▸ **Task to carry out**: Both the line below containing "65 130 59.26" and the line containing "807 257 146.00", along with every line between them, should be repeated exactly; no other line belongs in the answer.

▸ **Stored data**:
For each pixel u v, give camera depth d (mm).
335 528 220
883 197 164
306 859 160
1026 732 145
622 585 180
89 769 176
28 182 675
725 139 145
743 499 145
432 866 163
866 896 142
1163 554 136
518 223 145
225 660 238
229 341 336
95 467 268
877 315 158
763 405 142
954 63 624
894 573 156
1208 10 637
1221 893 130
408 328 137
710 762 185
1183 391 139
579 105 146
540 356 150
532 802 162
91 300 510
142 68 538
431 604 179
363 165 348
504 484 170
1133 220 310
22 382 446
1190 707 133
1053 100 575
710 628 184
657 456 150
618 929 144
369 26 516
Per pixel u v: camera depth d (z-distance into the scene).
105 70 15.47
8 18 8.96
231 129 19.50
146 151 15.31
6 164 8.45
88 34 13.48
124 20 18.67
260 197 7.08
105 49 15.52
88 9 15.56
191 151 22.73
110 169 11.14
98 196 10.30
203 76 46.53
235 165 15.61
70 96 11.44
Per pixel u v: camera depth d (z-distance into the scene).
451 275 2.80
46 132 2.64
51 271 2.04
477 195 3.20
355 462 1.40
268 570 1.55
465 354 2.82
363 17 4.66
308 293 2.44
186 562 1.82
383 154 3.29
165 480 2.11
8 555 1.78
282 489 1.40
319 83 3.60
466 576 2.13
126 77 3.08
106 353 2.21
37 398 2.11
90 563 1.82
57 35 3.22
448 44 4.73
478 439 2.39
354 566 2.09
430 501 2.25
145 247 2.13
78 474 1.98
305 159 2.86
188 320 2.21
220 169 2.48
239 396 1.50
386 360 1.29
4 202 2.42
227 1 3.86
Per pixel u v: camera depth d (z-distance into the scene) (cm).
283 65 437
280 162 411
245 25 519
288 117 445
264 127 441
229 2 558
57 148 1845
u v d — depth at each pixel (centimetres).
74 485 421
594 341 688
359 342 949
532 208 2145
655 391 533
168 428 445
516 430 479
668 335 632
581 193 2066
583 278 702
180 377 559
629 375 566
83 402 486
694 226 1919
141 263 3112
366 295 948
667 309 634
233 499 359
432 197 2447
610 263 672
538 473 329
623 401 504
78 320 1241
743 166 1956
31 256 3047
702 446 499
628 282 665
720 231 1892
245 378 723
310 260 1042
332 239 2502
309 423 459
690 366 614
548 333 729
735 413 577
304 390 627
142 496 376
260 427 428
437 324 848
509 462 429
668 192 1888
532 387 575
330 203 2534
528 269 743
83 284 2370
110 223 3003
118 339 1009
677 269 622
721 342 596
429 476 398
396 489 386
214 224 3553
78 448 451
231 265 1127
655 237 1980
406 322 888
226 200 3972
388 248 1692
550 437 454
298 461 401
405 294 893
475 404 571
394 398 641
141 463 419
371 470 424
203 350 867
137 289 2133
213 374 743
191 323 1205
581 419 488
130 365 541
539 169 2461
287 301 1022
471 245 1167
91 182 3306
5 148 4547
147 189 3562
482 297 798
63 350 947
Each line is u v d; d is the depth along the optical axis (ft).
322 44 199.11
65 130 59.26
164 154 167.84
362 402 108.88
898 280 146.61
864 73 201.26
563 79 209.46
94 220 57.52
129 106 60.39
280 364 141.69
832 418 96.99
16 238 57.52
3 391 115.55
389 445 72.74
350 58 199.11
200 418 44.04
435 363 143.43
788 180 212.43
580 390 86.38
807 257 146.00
==
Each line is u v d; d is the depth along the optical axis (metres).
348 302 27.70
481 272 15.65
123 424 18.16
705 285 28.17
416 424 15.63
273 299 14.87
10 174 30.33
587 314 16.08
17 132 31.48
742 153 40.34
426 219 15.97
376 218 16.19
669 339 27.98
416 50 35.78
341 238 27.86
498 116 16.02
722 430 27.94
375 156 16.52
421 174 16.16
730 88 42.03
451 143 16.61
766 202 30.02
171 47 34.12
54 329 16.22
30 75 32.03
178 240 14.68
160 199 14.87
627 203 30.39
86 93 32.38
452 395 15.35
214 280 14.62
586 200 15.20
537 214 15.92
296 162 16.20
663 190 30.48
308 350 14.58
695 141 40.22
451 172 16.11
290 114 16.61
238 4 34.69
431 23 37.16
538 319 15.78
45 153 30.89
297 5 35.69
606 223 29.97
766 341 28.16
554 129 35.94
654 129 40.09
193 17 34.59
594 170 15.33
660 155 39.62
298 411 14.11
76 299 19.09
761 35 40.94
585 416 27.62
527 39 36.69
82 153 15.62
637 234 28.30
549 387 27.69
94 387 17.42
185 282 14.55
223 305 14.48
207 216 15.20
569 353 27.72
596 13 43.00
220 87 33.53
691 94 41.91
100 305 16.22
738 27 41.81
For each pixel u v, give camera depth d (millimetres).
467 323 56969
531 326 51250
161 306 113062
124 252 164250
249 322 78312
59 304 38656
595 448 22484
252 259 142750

▸ **Exercise solution**:
65 130 59.26
164 154 167.84
362 402 108.88
898 280 146.61
864 73 201.26
563 79 209.46
94 220 57.52
129 106 60.39
280 364 141.69
832 418 96.99
16 238 57.52
3 391 115.55
389 445 72.74
350 58 199.11
200 418 44.04
435 363 143.43
788 180 212.43
580 390 86.38
807 257 146.00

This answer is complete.